* _Requirement_: Nothing but the lines from the one containing "Le nombre maximal" to the end of the data should be copied, exactly, and the pictures stay out.

* _Input for this task_:
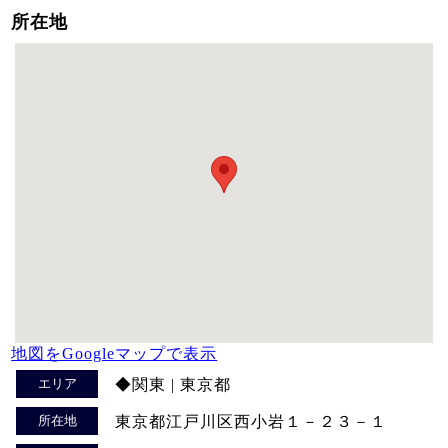
所在地
地図をGoogleマップで表示
エリア
◆関東 | 東京都
所在地
東京都江戸川区西小岩１－２３－１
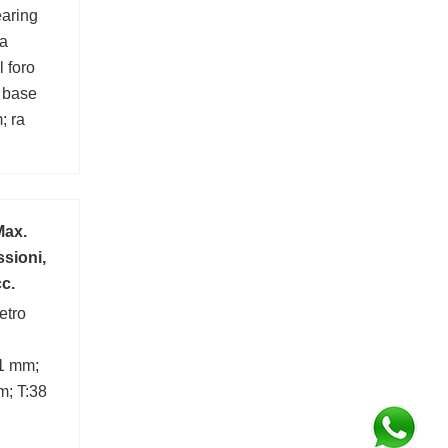
earing
a
 foro
i base
; ra
6 mm;
; (Olio)
60 r/min;
Max.
sioni,
cc.
etro
1 mm;
m; T:38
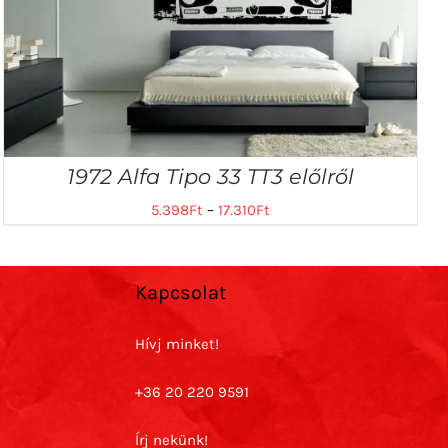
1972 Alfa Tipo 33 TT3 előlről
5.398
Ft
–
17.310
Ft
Kapcsolat
Hívj minket!
+36 20 220 9591
Írj nekünk!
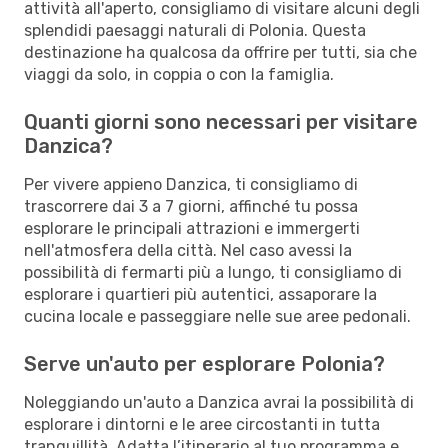
attività all'aperto, consigliamo di visitare alcuni degli
splendidi paesaggi naturali di Polonia. Questa
destinazione ha qualcosa da offrire per tutti, sia che
viaggi da solo, in coppia o con la famiglia.
Quanti giorni sono necessari per visitare
Danzica?
Per vivere appieno Danzica, ti consigliamo di
trascorrere dai 3 a 7 giorni, affinché tu possa
esplorare le principali attrazioni e immergerti
nell'atmosfera della città. Nel caso avessi la
possibilità di fermarti più a lungo, ti consigliamo di
esplorare i quartieri più autentici, assaporare la
cucina locale e passeggiare nelle sue aree pedonali.
Serve un'auto per esplorare Polonia?
Noleggiando un'auto a Danzica avrai la possibilità di
esplorare i dintorni e le aree circostanti in tutta
tranquillità. Adatta l’itinerario al tuo programma e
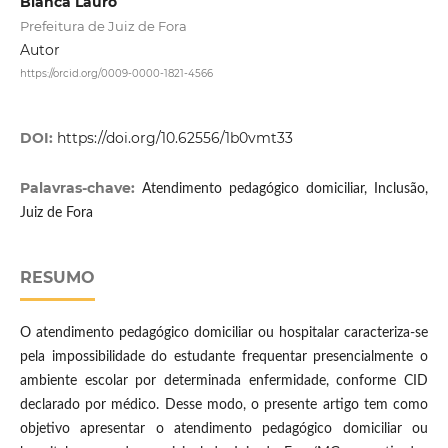
Bianca Lauro
Prefeitura de Juiz de Fora
Autor
https://orcid.org/0009-0000-1821-4566
DOI:
https://doi.org/10.62556/1b0vmt33
Palavras-chave:
Atendimento pedagógico domiciliar, Inclusão,
Juiz de Fora
RESUMO
O atendimento pedagógico domiciliar ou hospitalar caracteriza-se
pela impossibilidade do estudante frequentar presencialmente o
ambiente escolar por determinada enfermidade, conforme CID
declarado por médico. Desse modo, o presente artigo tem como
objetivo apresentar o atendimento pedagógico domiciliar ou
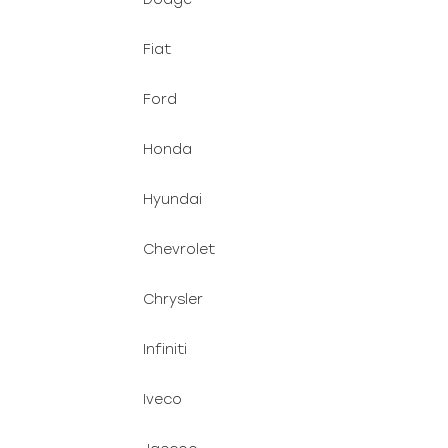
Fiat
Ford
Honda
Hyundai
Chevrolet
Chrysler
Infiniti
Iveco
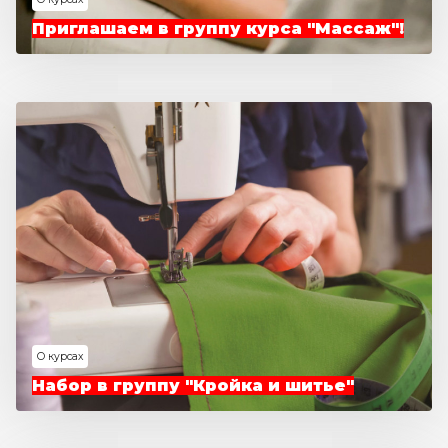
Приглашаем в группу курса "Массаж"!
О курсах
Набор в группу "Кройка и шитье"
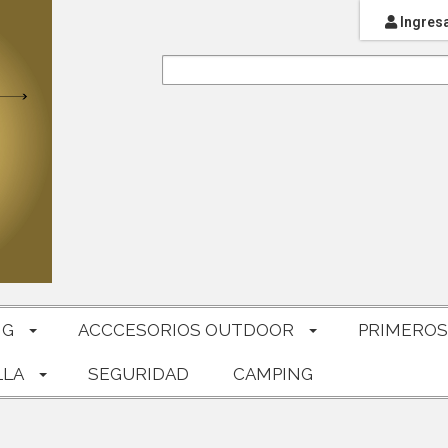
Ingres
NG
ACCCESORIOS OUTDOOR
PRIMEROS
LLA
SEGURIDAD
CAMPING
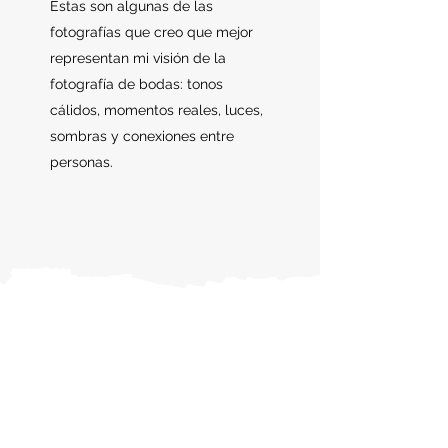
Estas son algunas de las
fotografías que creo que mejor
representan mi visión de la
fotografía de bodas: tonos
cálidos, momentos reales, luces,
sombras y conexiones entre
personas.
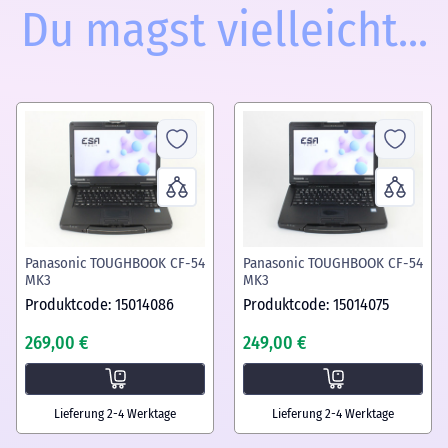
Du magst vielleicht...
Panasonic TOUGHBOOK CF-54
Panasonic TOUGHBOOK CF-54
MK3
MK3
Produktcode: 15014086
Produktcode: 15014075
269,00 €
249,00 €
Lieferung 2-4 Werktage
Lieferung 2-4 Werktage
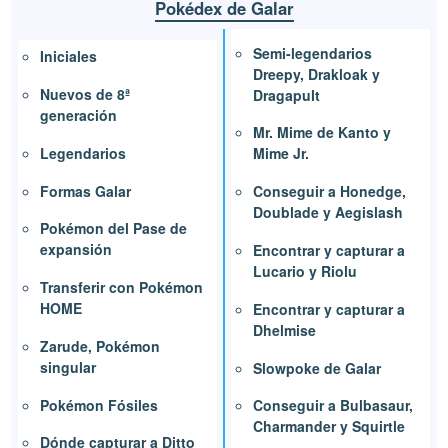
Pokédex de Galar
Semi-legendarios
Iniciales
Dreepy, Drakloak y
Nuevos de 8ª
Dragapult
generación
Mr. Mime de Kanto y
Legendarios
Mime Jr.
Formas Galar
Conseguir a Honedge,
Doublade y Aegislash
Pokémon del Pase de
expansión
Encontrar y capturar a
Lucario y Riolu
Transferir con Pokémon
HOME
Encontrar y capturar a
Dhelmise
Zarude, Pokémon
singular
Slowpoke de Galar
Pokémon Fósiles
Conseguir a Bulbasaur,
Charmander y Squirtle
Dónde capturar a Ditto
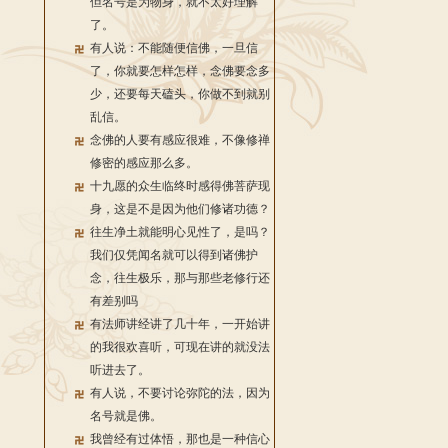
但名号是为物身，就不太好理解
了。
有人说：不能随便信佛，一旦信
了，你就要怎样怎样，念佛要念多
少，还要每天磕头，你做不到就别
乱信。
念佛的人要有感应很难，不像修禅
修密的感应那么多。
十九愿的众生临终时感得佛菩萨现
身，这是不是因为他们修诸功德？
往生净土就能明心见性了，是吗？
我们仅凭闻名就可以得到诸佛护
念，往生极乐，那与那些老修行还
有差别吗
有法师讲经讲了几十年，一开始讲
的我很欢喜听，可现在讲的就没法
听进去了。
有人说，不要讨论弥陀的法，因为
名号就是佛。
我曾经有过体悟，那也是一种信心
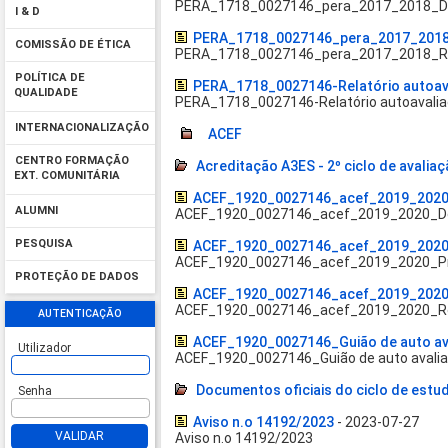
PERA_1718_0027146_pera_2017_2018_De
I & D
PERA_1718_0027146_pera_2017_2018_R
COMISSÃO DE ÉTICA
PERA_1718_0027146_pera_2017_2018_Rela
POLÍTICA DE
PERA_1718_0027146-Relatório autoav
QUALIDADE
PERA_1718_0027146-Relatório autoavali
INTERNACIONALIZAÇÃO
ACEF
CENTRO FORMAÇÃO
Acreditação A3ES - 2º ciclo de avalia
EXT. COMUNITÁRIA
ACEF_1920_0027146_acef_2019_2020
ALUMNI
ACEF_1920_0027146_acef_2019_2020_D
PESQUISA
ACEF_1920_0027146_acef_2019_2020
ACEF_1920_0027146_acef_2019_2020_P
PROTEÇÃO DE DADOS
ACEF_1920_0027146_acef_2019_2020_
ACEF_1920_0027146_acef_2019_2020_Re
AUTENTICAÇÃO
ACEF_1920_0027146_Guião de auto av
Utilizador
ACEF_1920_0027146_Guião de auto avali
Documentos oficiais do ciclo de estu
Senha
Aviso n.o 14192/2023
- 2023-07-27
VALIDAR
Aviso n.o 14192/2023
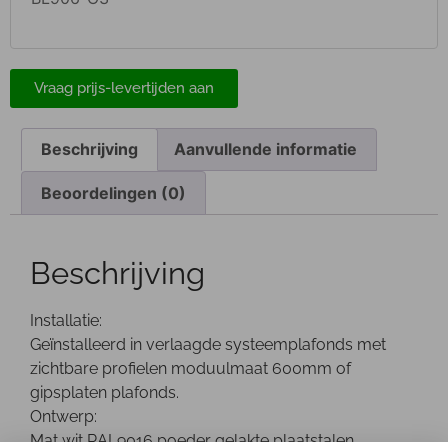
Vraag prijs-levertijden aan
Beschrijving
Aanvullende informatie
Beoordelingen (0)
Beschrijving
Installatie:
Geïnstalleerd in verlaagde systeemplafonds met
zichtbare profielen moduulmaat 600mm of
gipsplaten plafonds.
Ontwerp:
Mat wit RAL9016 poeder gelakte plaatstalen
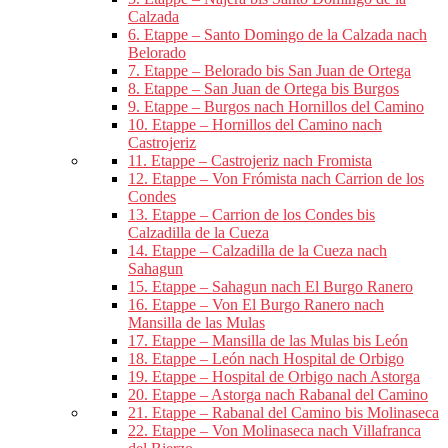
Calzada
6. Etappe – Santo Domingo de la Calzada nach
Belorado
7. Etappe – Belorado bis San Juan de Ortega
8. Etappe – San Juan de Ortega bis Burgos
9. Etappe – Burgos nach Hornillos del Camino
10. Etappe – Hornillos del Camino nach
Castrojeriz
11. Etappe – Castrojeriz nach Fromista
12. Etappe – Von Frómista nach Carrion de los
Condes
13. Etappe – Carrion de los Condes bis
Calzadilla de la Cueza
14. Etappe – Calzadilla de la Cueza nach
Sahagun
15. Etappe – Sahagun nach El Burgo Ranero
16. Etappe – Von El Burgo Ranero nach
Mansilla de las Mulas
17. Etappe – Mansilla de las Mulas bis León
18. Etappe – León nach Hospital de Orbigo
19. Etappe – Hospital de Orbigo nach Astorga
20. Etappe – Astorga nach Rabanal del Camino
21. Etappe – Rabanal del Camino bis Molinaseca
22. Etappe – Von Molinaseca nach Villafranca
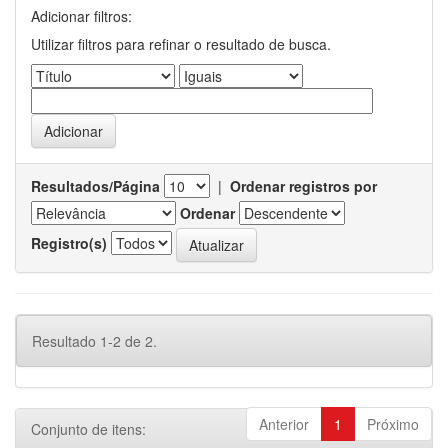
Adicionar filtros:
Utilizar filtros para refinar o resultado de busca.
Resultados/Página
|
Ordenar registros por
Ordenar
Registro(s)
Resultado 1-2 de 2.
Anterior
1
Próximo
Conjunto de itens:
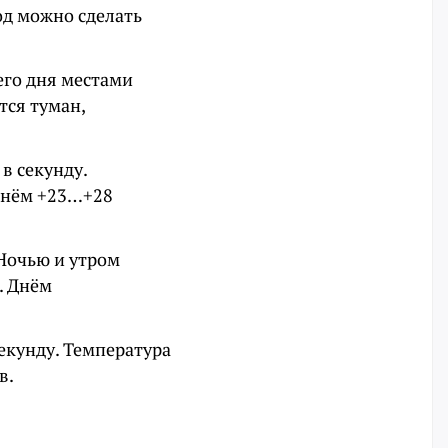
од можно сделать
его дня местами
тся туман,
в секунду.
 днём +23…+28
 Ночью и утром
. Днём
секунду. Температура
в.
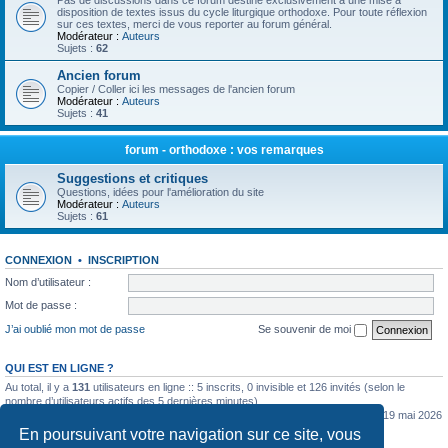
Pas de discussions dans ce forum destiné exclusivement à une mise à
disposition de textes issus du cycle liturgique orthodoxe. Pour toute réflexion
sur ces textes, merci de vous reporter au forum général.
Modérateur :
Auteurs
Sujets :
62
Ancien forum
Copier / Coller ici les messages de l'ancien forum
Modérateur :
Auteurs
Sujets :
41
forum - orthodoxe : vos remarques
Suggestions et critiques
Questions, idées pour l'amélioration du site
Modérateur :
Auteurs
Sujets :
61
CONNEXION
•
INSCRIPTION
Nom d’utilisateur :
Mot de passe :
J’ai oublié mon mot de passe
Se souvenir de moi
QUI EST EN LIGNE ?
Au total, il y a
131
utilisateurs en ligne :: 5 inscrits, 0 invisible et 126 invités (selon le
nombre d’utilisateurs actifs des 5 dernières minutes)
Le nombre maximal d’utilisateurs en ligne simultanément a été de
5362
le mar. 19 mai 2026
0:07
En poursuivant votre navigation sur ce site, vous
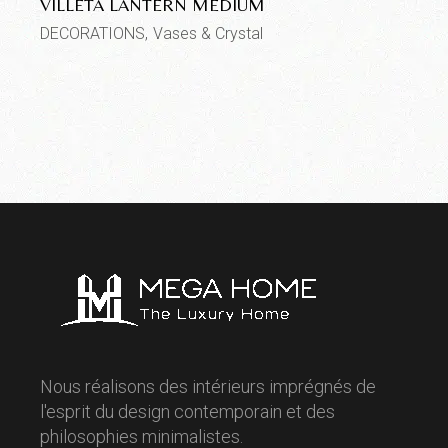
VILLETA LANTERN MEDIUM
DECORATIONS
Vases & Crystal
Nous réalisons des intérieurs imprégnés de
l'esprit du design contemporain et des
philosophies minimalistes.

* _Answer to this problem_:
Le nombre maximal d’utilisateurs en ligne simultanément a été de
5362
le mar. 19 mai 2026
0:07
En poursuivant votre navigation sur ce site, vous
VILLETA LANTERN MEDIUM
DECORATIONS
Vases & Crystal
Nous réalisons des intérieurs imprégnés de
l'esprit du design contemporain et des
philosophies minimalistes.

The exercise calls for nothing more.